TEXT PROVIDED:
>> start

I've never been very good at beginnings, first impressions, knowing what to say when I meet somebody for the first time. I want to use this blog to share with you some of the things that I have learned from my research about devotion to the Virgin Mother of God, but part of me would insist that I really have no business trying to say anything about her.
"But," a little voice inside of me cries, "you've been thinking about her for the better part of twenty-five years, ever since you took that course in college and started to wonder why so much of the scholarship left you feeling so cold. The Virgin as Goddess, the Virgin as insult to all other women: you knew then that there was more than that to her cult. You've been acting in her service ever since, trying to express that something more. How can you have nothing to say?"
"Oh," I answer, "I didn't say that I have nothing to say. Rather, I feel like nothing I say could ever be anything but provisional. Yes, I've been thinking about Mary, researching the medieval Christian--particularly the monastic--devotion to her for all these years, but still I feel like I know nothing, that nothing I could say in her honor would ever be sufficient. Plus, in the years since I started my research, so many of my colleagues in history and religious studies have published such excellent studies of her cult, it's all I can do to keep up with them. I feel like nothing I could say would add anything really new."
"But surely," the little voice encourages me, "it is nevertheless worthwhile to gather up some of the things that you have thought about and put them together as a sort of offering to her, whether or not there is strictly speaking anything new about what it is that you want to say. Why, after all, do you expect to have anything new to say about the Virgin that has not been said over the past two thousand or so years? Devotion is not about novelty; it is about love. Don't you love Our Lady?"
"Ah, but that's just it," I reply. "I'm not sure that I do. I have just as much trouble with many of the more popular devotional books about Mary as I do with the more modern or secularizing criticisms of her cult. I want to love her, I really do. But part of me always holds back, not wanting to become one of those Christians. You know, the rosary-saying oddballs who don't seem to appreciate that it is not just a little weird to spend all of your time imagining that some poor Palestinian woman who may even have been raped is up there bodily in heaven listening to our prayers. I mean, it's hard enough believing everything else that even Protestants say about her: that she was the Mother of the God-man Jesus Christ, that she conceived her son through the power of the Holy Ghost, that even after spending years taking care of him as a child she still believed he was God."

>> end

TO BE DONE:
Keep writing the blog post about devotion to the Virgin Mary from where it stops. The material that comes next has nothing to do with the blog post.

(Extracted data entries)
>> start

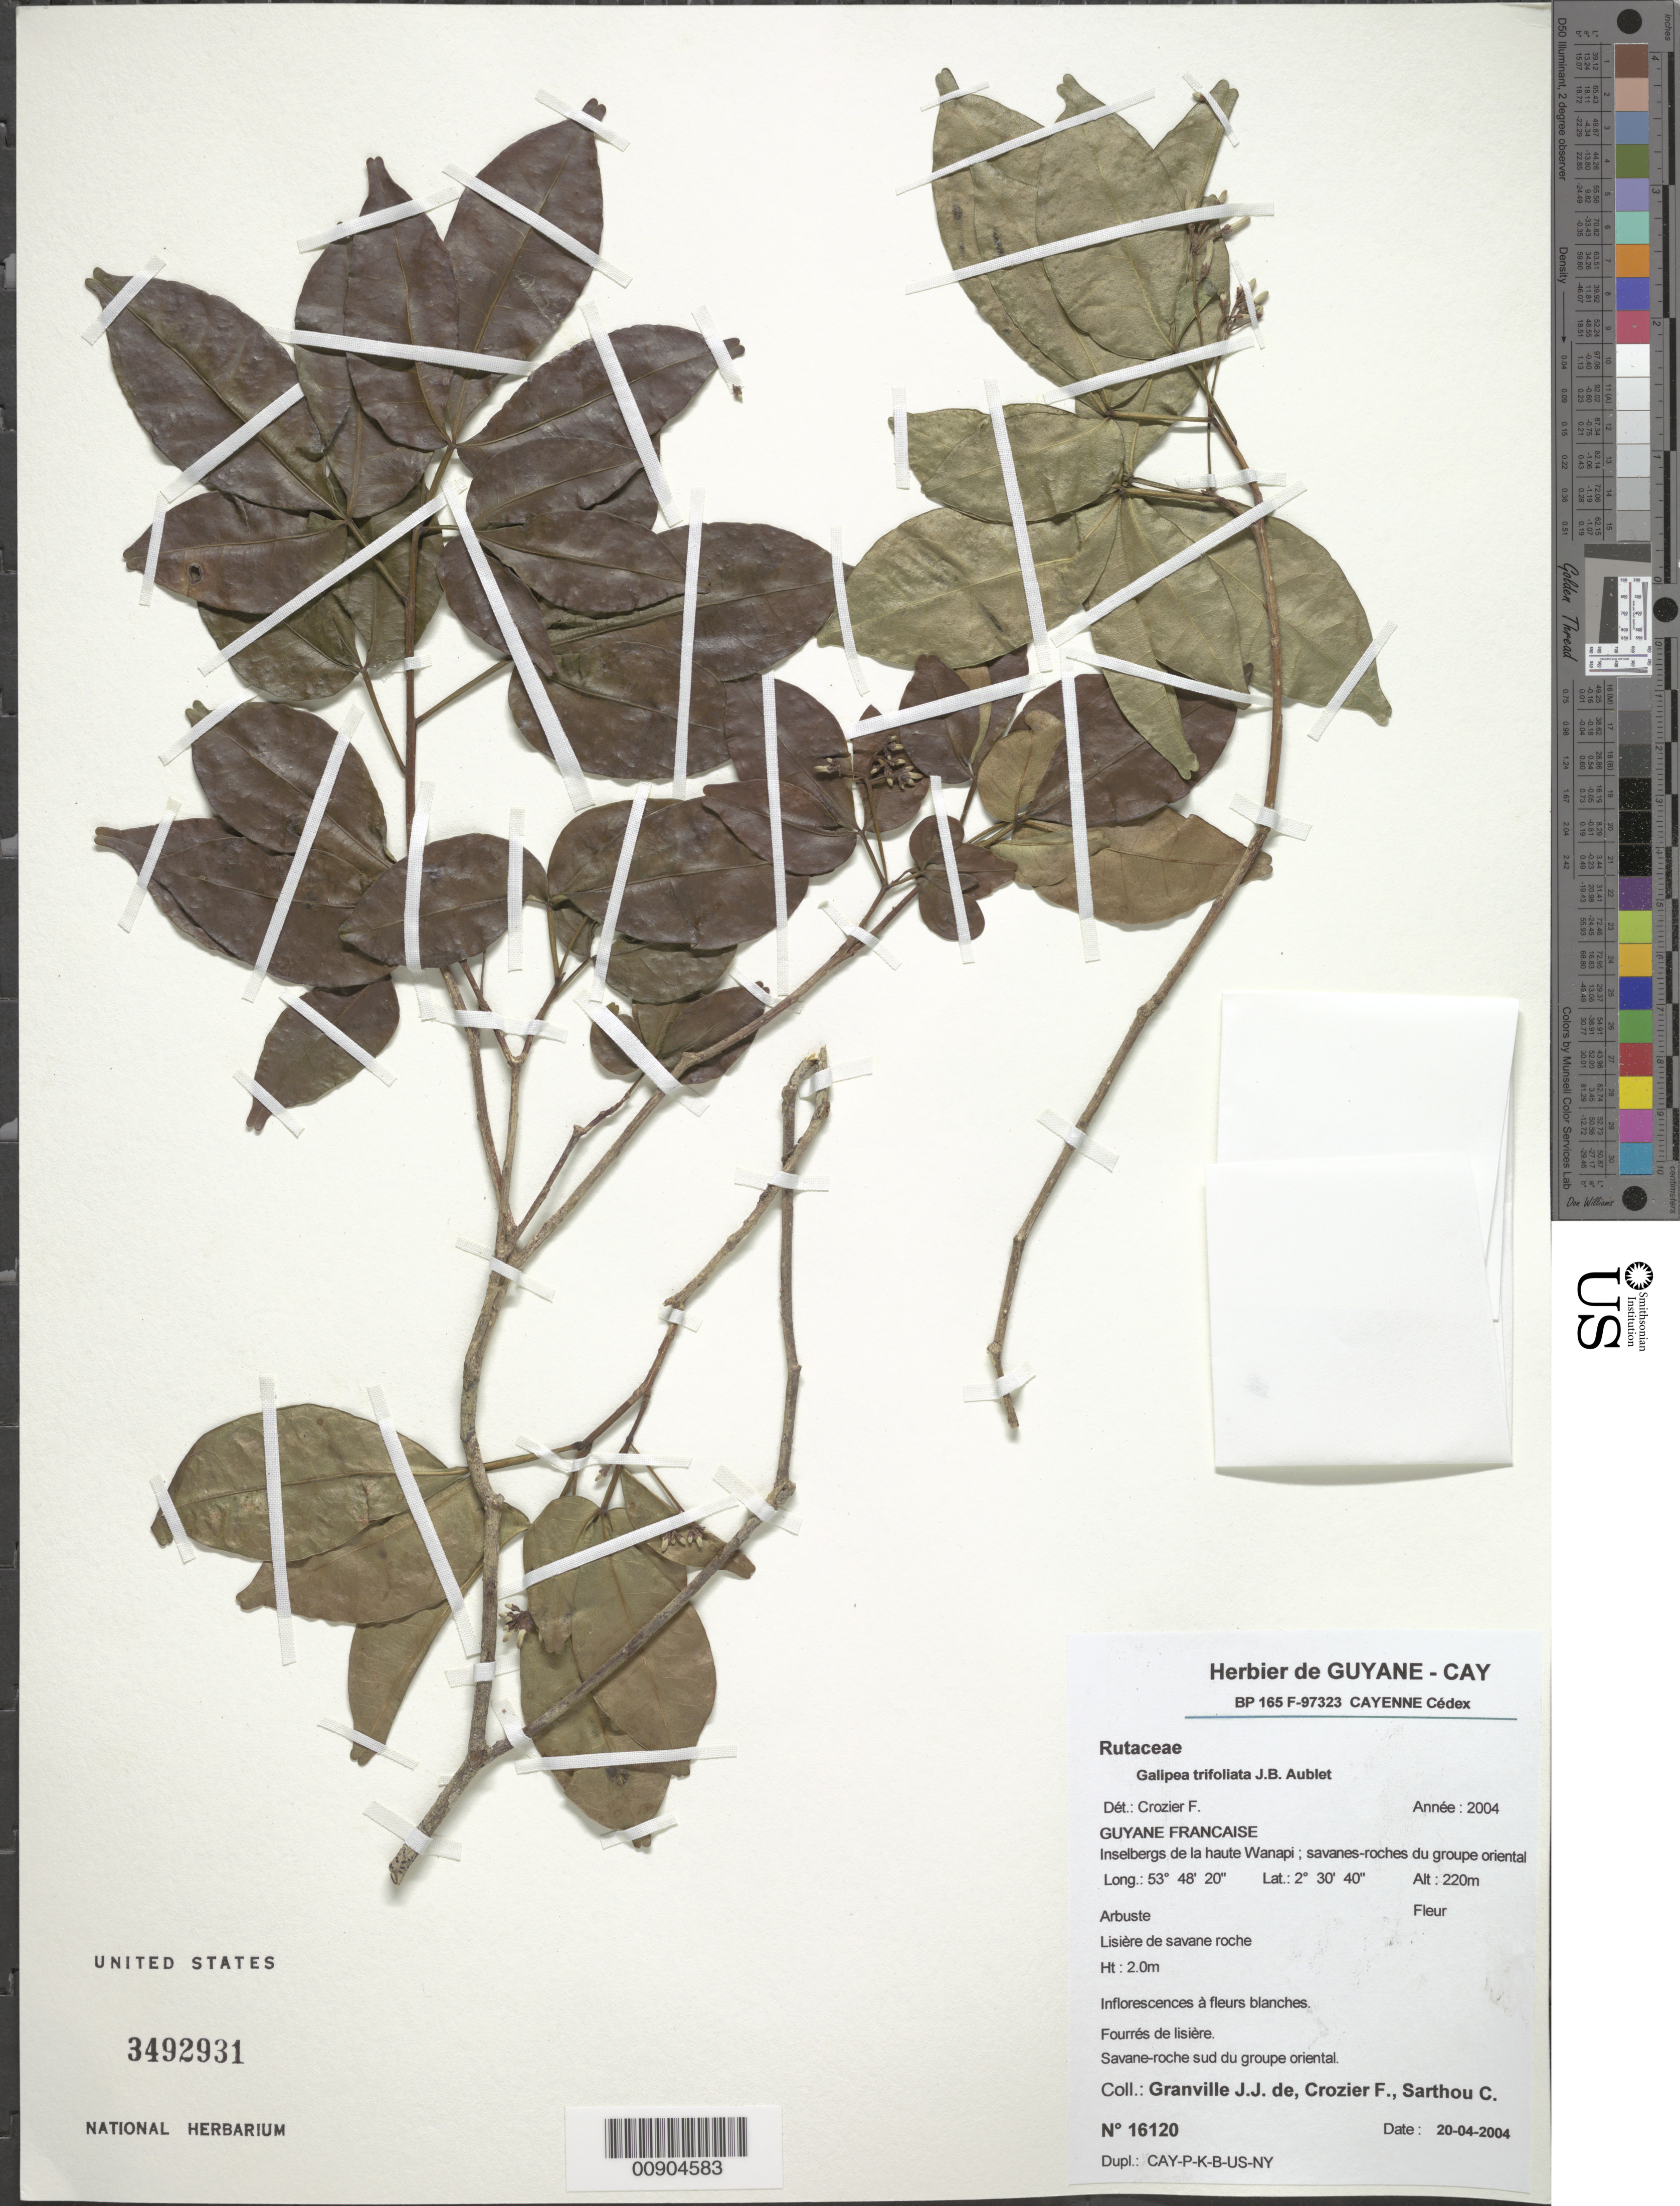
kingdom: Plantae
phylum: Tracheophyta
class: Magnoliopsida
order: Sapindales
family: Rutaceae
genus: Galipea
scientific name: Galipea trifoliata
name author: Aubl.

>> end

FINAL ANSWER:
"Now, now, you're being a bit hard on yourself, aren't you? You aren't nearly as skeptical as all that. I've seen all of the images that you have of her in your office and even in your home. You love her, you do. And you believe that there is something in all of those prayers that her devotees have offered her over the years, even if you have a hard time praying them yourself. So maybe you can't quite figure out how to say the rosary, you still want to, otherwise why would you keep buying all those prayer cards and beads? So what if your efforts at saying the Little Office of the Virgin have fallen a bit flat, you still carry it around, hoping that one day the inspiration will strike and you will know how to pray to her in love."
"But that's just it," I cry. "I'm a fraud. Sure, I have the images and the prayer cards and the rosaries, but I don't use them. Maybe it's better that way; heaven forbid that as an academic I actually participate in the culture I am attempting to describe. But even I don't really think that that is true. I want to look along the beam of light, not just at it; I want to experience myself the devotion that I can see in the sources that I study, if at the moment only from the outside. Sure, I worry sometimes that a more devotional position might create problems for me within the academy, but I also know that objectivity (i.e. looking at the beam) is itself an illusion. Or, rather, that looking along the beam (as C.S. Lewis would put it) is no more illusory than standing outside of an experience and insisting that what one sees is more real than what those standing within describe. I'm sorry, I know that I am speaking elliptically here, but that is another problem that I have: to whom am I speaking when I want to write about the Virgin Mary? Fellow devotees? Fellow skeptics? Fellow seekers?"
"Perhaps all of the above?"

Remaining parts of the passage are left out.